- Directions for this task: The copy you produce must hold every record exactly, and none of the images.

- Data to use:
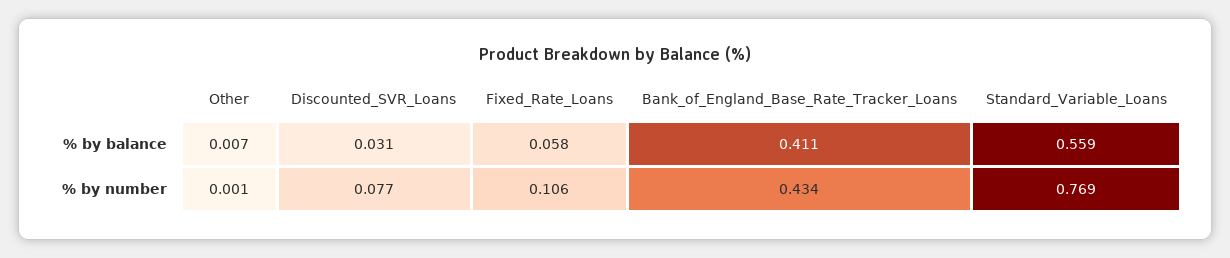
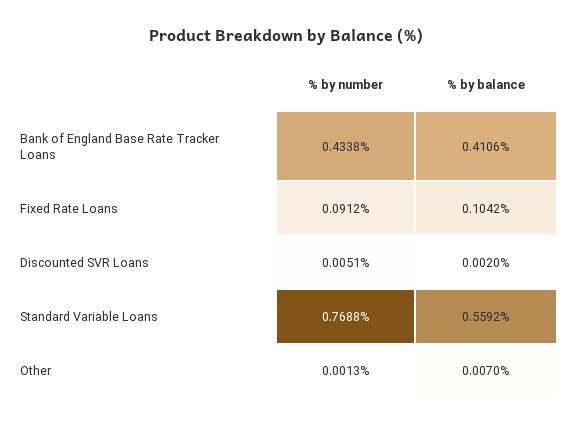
  {
    "Other": {
      "% by balance": 0.007,
      "% by number": 0.0013
    },
    "Discounted_SVR_Loans": {
-     "% by balance": 0.031,
+     "% by balance": 0.002,
-     "% by number": 0.077
+     "% by number": 0.0051
    },
    "Fixed_Rate_Loans": {
-     "% by balance": 0.058,
+     "% by balance": 0.1042,
-     "% by number": 0.106
+     "% by number": 0.0912
    },
    "Bank_of_England_Base_Rate_Tracker_Loans": {
      "% by balance": 0.4106,
      "% by number": 0.4338
    },
    "Standard_Variable_Loans": {
      "% by balance": 0.5592,
      "% by number": 0.7688
    }
  }

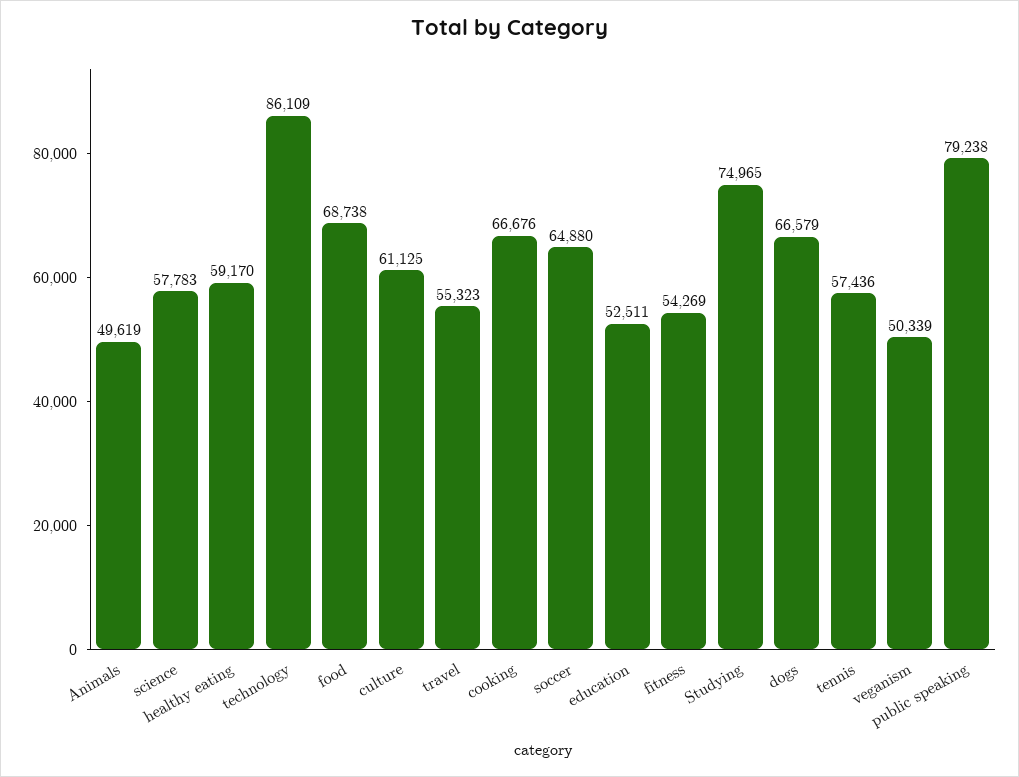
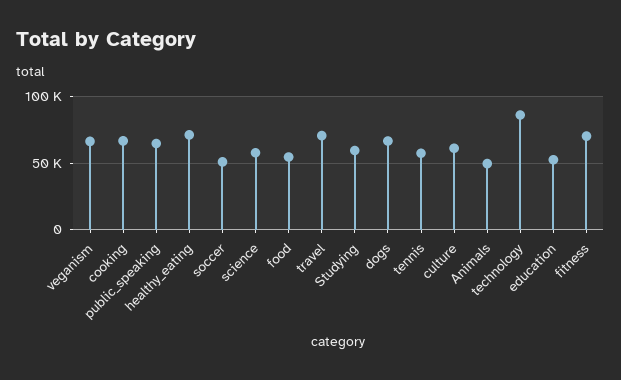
  {
    "Animals": 49619,
    "science": 57783,
-   "healthy eating": 59170,
+   "healthy eating": 70000,
    "technology": 86109,
-   "food": 68738,
+   "food": 55000,
    "culture": 61125,
-   "travel": 55323,
+   "travel": 70000,
    "cooking": 66676,
-   "soccer": 64880,
+   "soccer": 50000,
    "education": 52511,
-   "fitness": 54269,
+   "fitness": 70000,
-   "Studying": 74965,
+   "Studying": 60000,
    "dogs": 66579,
    "tennis": 57436,
-   "veganism": 50339,
+   "veganism": 65000,
-   "public speaking": 79238
+   "public speaking": 65000
  }

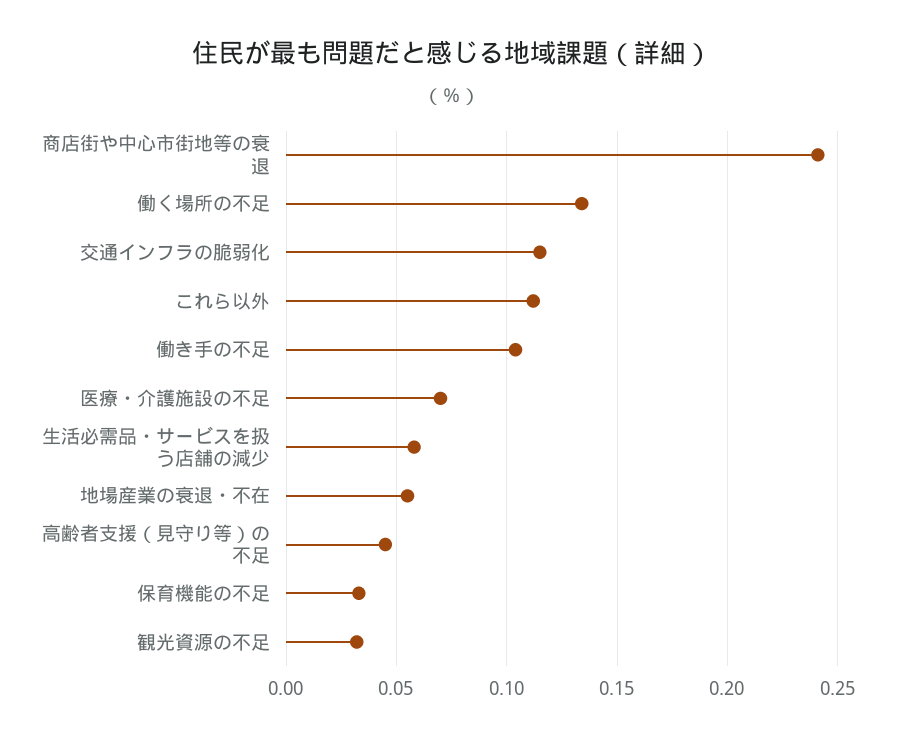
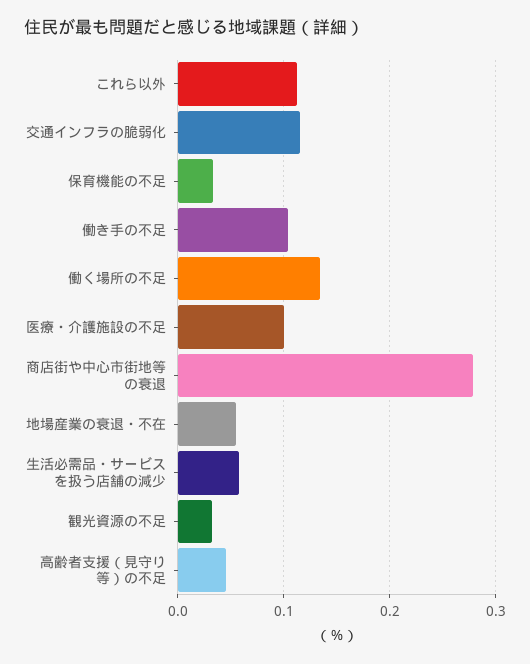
  {
-   "商店街や中心市街地等の衰退": 0.24,
+   "商店街や中心市街地等の衰退": 0.28,
    "働く場所の不足": 0.135,
    "交通インフラの脆弱化": 0.115,
    "これら以外": 0.11,
    "働き手の不足": 0.105,
-   "医療・介護施設の不足": 0.07,
+   "医療・介護施設の不足": 0.1,
    "生活必需品・サービスを扱う店舗の減少": 0.06,
    "地場産業の衰退・不在": 0.055,
    "高齢者支援（見守り等）の不足": 0.045,
    "保育機能の不足": 0.035,
    "観光資源の不足": 0.03
  }

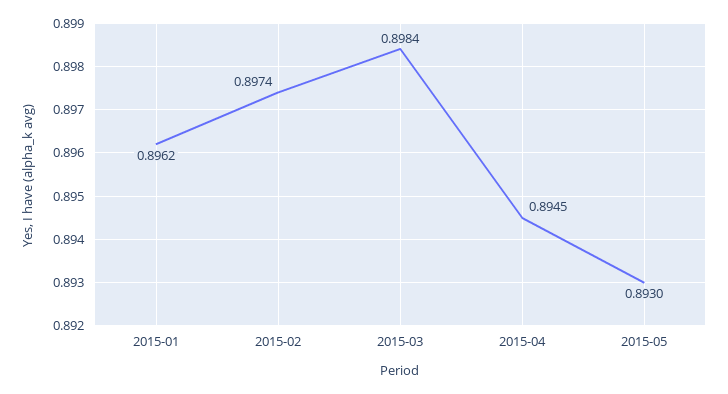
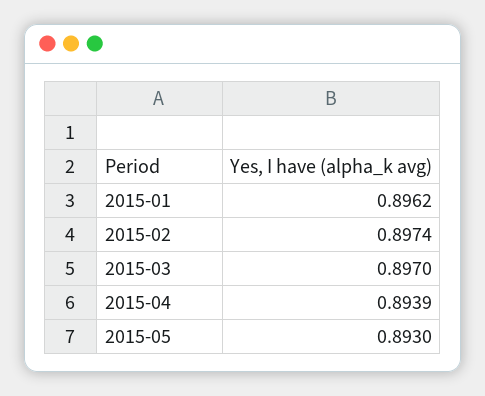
  {
    "2015-01": 0.8962,
    "2015-02": 0.8974,
-   "2015-03": 0.8984,
+   "2015-03": 0.897,
-   "2015-04": 0.8945,
+   "2015-04": 0.8939,
    "2015-05": 0.893
  }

- Task answer:
  {
    "Other": {
      "% by balance": 0.007,
      "% by number": 0.0013
    },
    "Discounted_SVR_Loans": {
-     "% by balance": 0.031,
+     "% by balance": 0.002,
-     "% by number": 0.077
+     "% by number": 0.0051
    },
    "Fixed_Rate_Loans": {
-     "% by balance": 0.058,
+     "% by balance": 0.1042,
-     "% by number": 0.106
+     "% by number": 0.0912
    },
    "Bank_of_England_Base_Rate_Tracker_Loans": {
      "% by balance": 0.4106,
      "% by number": 0.4338
    },
    "Standard_Variable_Loans": {
      "% by balance": 0.5592,
      "% by number": 0.7688
    }
  }

  {
    "Animals": 49619,
    "science": 57783,
-   "healthy eating": 59170,
+   "healthy eating": 70000,
    "technology": 86109,
-   "food": 68738,
+   "food": 55000,
    "culture": 61125,
-   "travel": 55323,
+   "travel": 70000,
    "cooking": 66676,
-   "soccer": 64880,
+   "soccer": 50000,
    "education": 52511,
-   "fitness": 54269,
+   "fitness": 70000,
-   "Studying": 74965,
+   "Studying": 60000,
    "dogs": 66579,
    "tennis": 57436,
-   "veganism": 50339,
+   "veganism": 65000,
-   "public speaking": 79238
+   "public speaking": 65000
  }

  {
-   "商店街や中心市街地等の衰退": 0.24,
+   "商店街や中心市街地等の衰退": 0.28,
    "働く場所の不足": 0.135,
    "交通インフラの脆弱化": 0.115,
    "これら以外": 0.11,
    "働き手の不足": 0.105,
-   "医療・介護施設の不足": 0.07,
+   "医療・介護施設の不足": 0.1,
    "生活必需品・サービスを扱う店舗の減少": 0.06,
    "地場産業の衰退・不在": 0.055,
    "高齢者支援（見守り等）の不足": 0.045,
    "保育機能の不足": 0.035,
    "観光資源の不足": 0.03
  }

  {
    "2015-01": 0.8962,
    "2015-02": 0.8974,
-   "2015-03": 0.8984,
+   "2015-03": 0.897,
-   "2015-04": 0.8945,
+   "2015-04": 0.8939,
    "2015-05": 0.893
  }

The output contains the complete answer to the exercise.